(EXERCISE) Please rewrite the records below with "dist" swapped for "range" everywhere and everything else left unchanged. Omit the pictures from your answer.

Recorded data:
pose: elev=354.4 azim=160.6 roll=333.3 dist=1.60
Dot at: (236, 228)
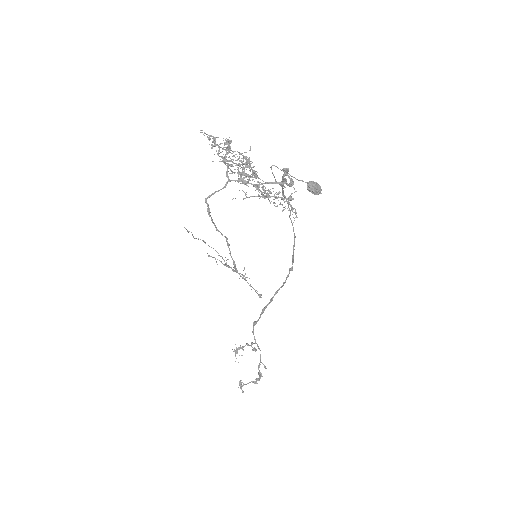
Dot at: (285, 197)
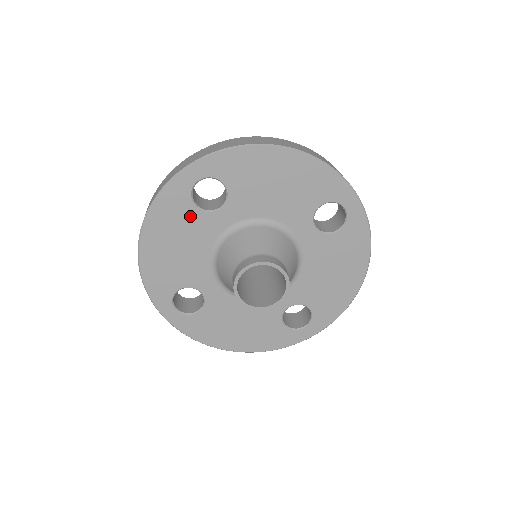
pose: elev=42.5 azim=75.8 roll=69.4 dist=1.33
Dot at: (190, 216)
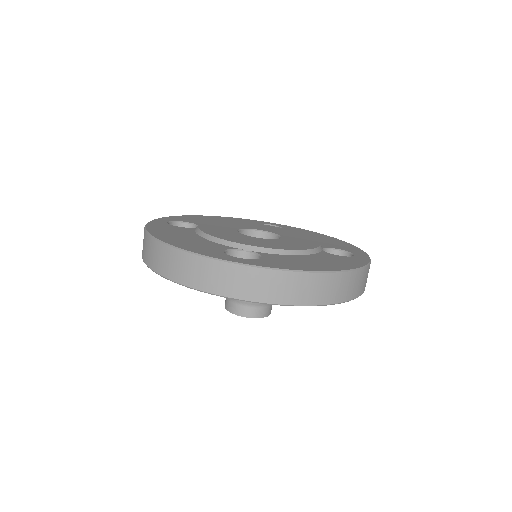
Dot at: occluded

(ANSWER TO THE TASK)
pose: elev=354.4 azim=160.6 roll=333.3 range=1.60
Dot at: (236, 228)
Dot at: (285, 197)
pose: elev=42.5 azim=75.8 roll=69.4 range=1.33
Dot at: (190, 216)
Dot at: occluded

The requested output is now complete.